The license to drive shopping carts
- teresa peixe
- 24 de mai. de 2017
- 4 min de leitura

I'm a good driver. More tranquil now, still feisty though. Meditation has been a good help in this field, but everyone else, that seem to be meditating while driving, aren't always cooperating with me...
This post may be misunderstood, but I'm going to take the risk.
I'm a good driver, I was saying. I've always tended to drive in velocities above those the law requires. Especially, within the city... Now I'm calmer, more aware of the risks. Also, I've always thought that, like they do for over speeding, people should get tickets for under speeding. I do believe that people who drive under certain speed have a tendency of causing more accidents than the ones who drive fast... but I'm certainly wrong!
I've been wanting for some time, to have some signs in my car that I could put out like: "The flasher???!!!!", "More to the right lane!", "The speed limit is 80, not 30!", "Booby!", but also, that one that can be rare, in all times of the yeas, "Nice! Finally, someone who can drive!!”
I'm a good driver. Even for shopping carts. Even those who seem to have a mind of its own. Which are most of them. I'm a good driver, but 90% of the people I come across are not!
And I swear that I to understand why this happens. Some because they are alder people and lost reflexes, others younger and are still green and getting used to it, others can be just distracted - that is if we can give ourselves that luxury when driving - and others may be having a sad day, or a bad one or a great one and are just minding their own business... Everyone is "minding their own business" and that's where the problem starts.
When I drive, I pay attention to what surrounds me, I try to anticipate other's movements, even if there are some unexpected ones, bold ones, surprising... I try to pay more attention to others.

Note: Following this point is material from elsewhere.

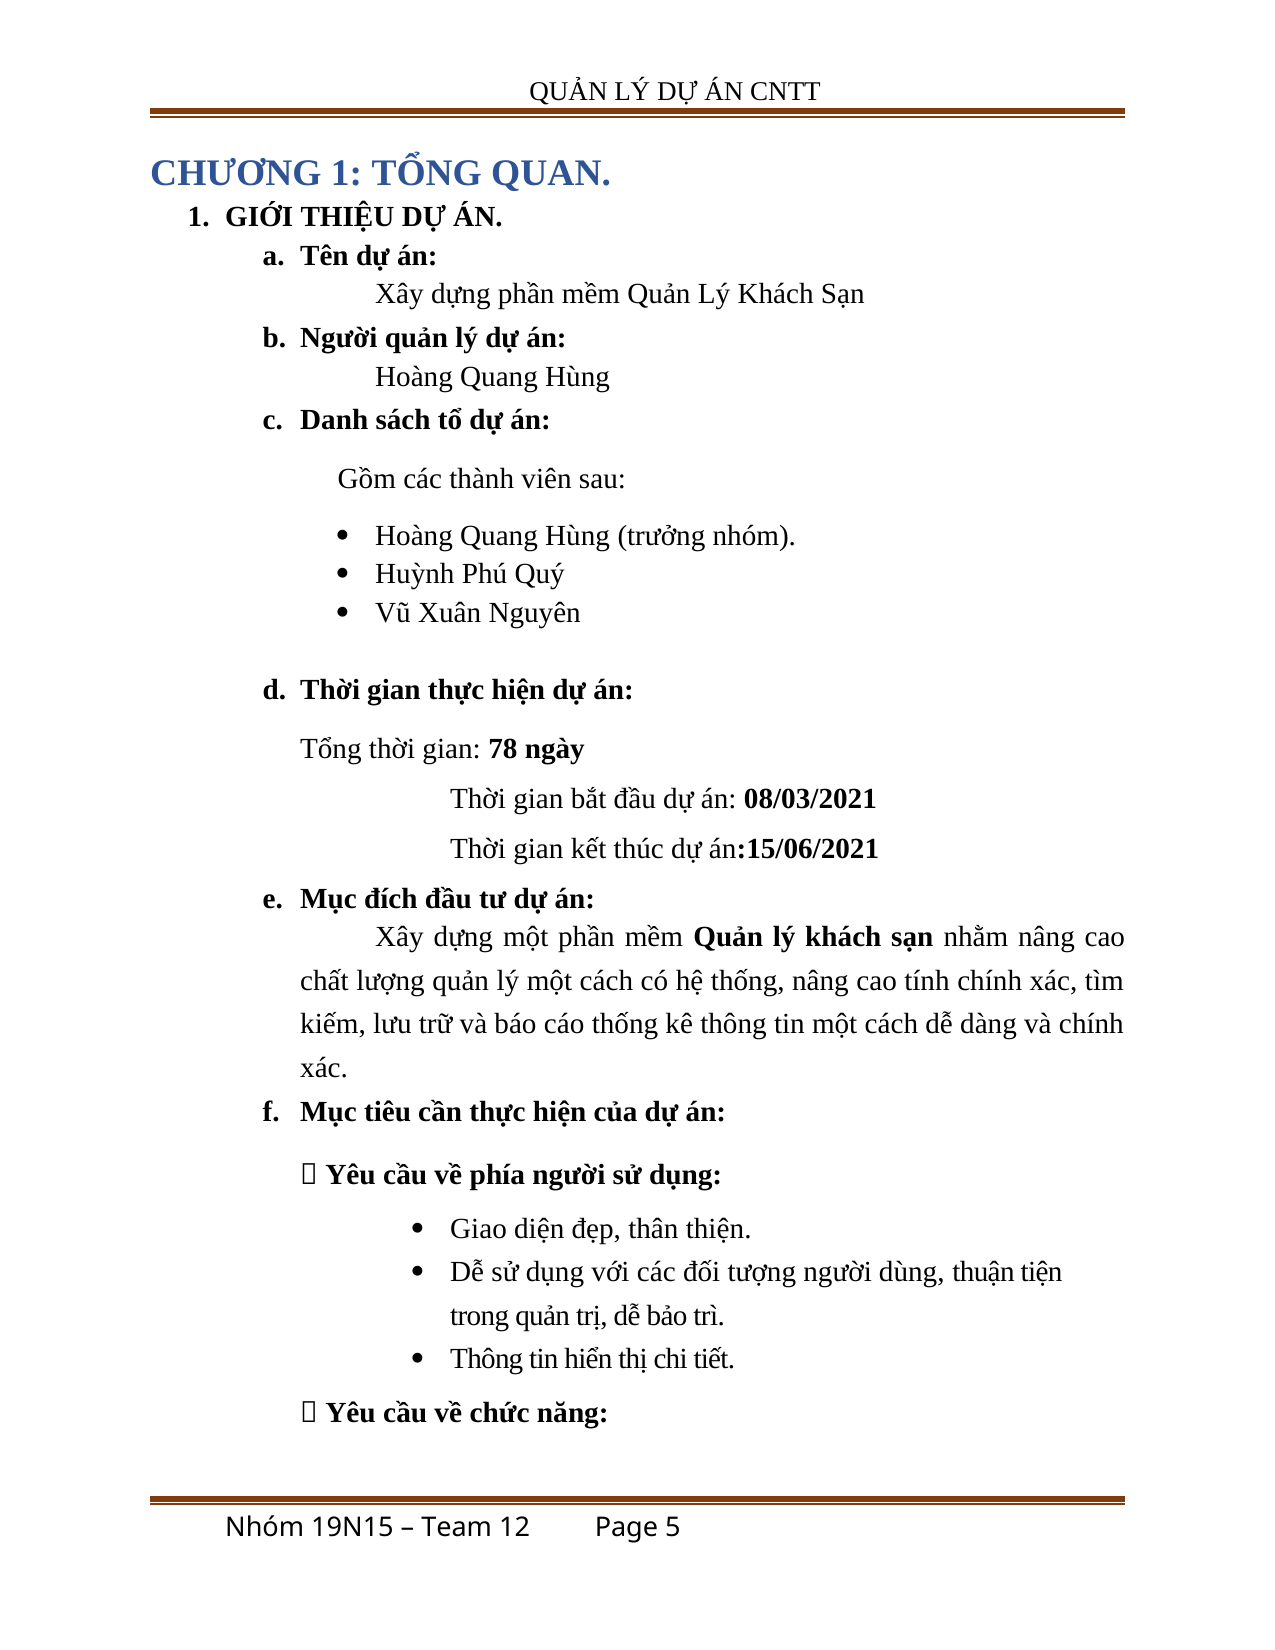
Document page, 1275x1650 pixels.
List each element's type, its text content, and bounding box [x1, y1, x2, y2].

I "mind their business". And when I go "minding their business" and that simmers, the absence of civility that is shown, the way people drive like they're the only ones in the road, in the world, in life, I think about their days. And then I jump to supermarkets.
I don't enjoy going to supermarkets. Only when they're empty. It tires me to walk around corridors like a pilgrim, behind people with eyes lost in shelves, looking for nothing. Slaloming through people who look like posts and carts that block every exit, not to mention those who seem to have a certain attraction to people's ankles...
Or those who, although still without explanation, stand close to mine in checkout queues...As if that makes it faster for them to get there...
The lack of civility and care drives me out of my mind... I remember how they fill their mouths with the word freedom, but only for rights, because duties...those are for others.

Pedestrians in crosswalks, and even out of them, are also a good example. Sometimes I want to stop my car and ask them if they drive. If when they drive they forget they are also pedestrians and vice versa...
One of these days, in a conversation about this subject, a friend told me about the Article 101 — Crossing the carriageway.
And it states:
1 - Pedestrians shall not cross the carriageway without firstly making sure that, in consideration of the distance separating them from the vehicles that transit in it and their speed, they are able to do it safely. (coldly, who ends up hurt are not the drivers... the conscious ones, end up with a messed-up life with that weight on their conscience, even though, a lot of times - not all - it is not their fault)
2 - The crossing of the carriageway should be made the fastest possible. (it is made for crossing, not for parading)
3 - Pedestrians can only cross the carriageway when it is properly marked, or if there is none for that effect in 50m, perpendicularly to the axis of the carriageway. (hum-hum!)
4 - Pedestrians should not stop in the carriageway or use the sidewalks or berms in a way that will impair or disturb traffic. (Therefore, chats close to a crossway can be as good as the ones that take place at the end of an escalator!)
5 - Those who violate the provisions of the last previous numbers will be sanctioned with a fine of (euro) 10 up to (euro) 50. (hum-hum!)
I've always been a believer that being in a possession of a licence was not directly associated with IQ - 1 steering wheel, 3 pedals (or even just 2!) and 1 gearbox, it's not too much to ask of our thousands of neurons... Now I'm sure, if it is not, it should be. To the IQ and EQ, they should be evaluated just before what I would call screening. Tests that would help us understand how could a person get a license and what that person would do would it, in which moulds. (And all this applies to pedestrians!) It would begin, obviously, in a supermarket. With simple and defined roots, with obstacles and some reaction tasks. Those who wouldn't pass the basics, would save the money they would spend in their licenses. They would be able to spend it however they want, but only with the little baskets... To use the carts, they would have to go and repeat the "screening".
Those who pass would go on to take their licenses, which could be perfected in some cases. In other words, we'd have to win the points that now they want to take away.
From here on I don't really have it structured, mainly because it is not worth it to lose time thinking about this stuff...because...well, you know why, right?
Well, but from that screening, people would be classified as domingueiros*, for example. The question is, how would those domingueiros drive during the week... But I'm sure we wouldn't have traffic in Lisbon. Certainly, we wouldn't have driving schools because the instructors would have failed, but the best part of all is that when I got to the supermarket, there would always carts!
*Domingueiros, also known as Sunday drivers, are really slow drivers. Snail speed, get it?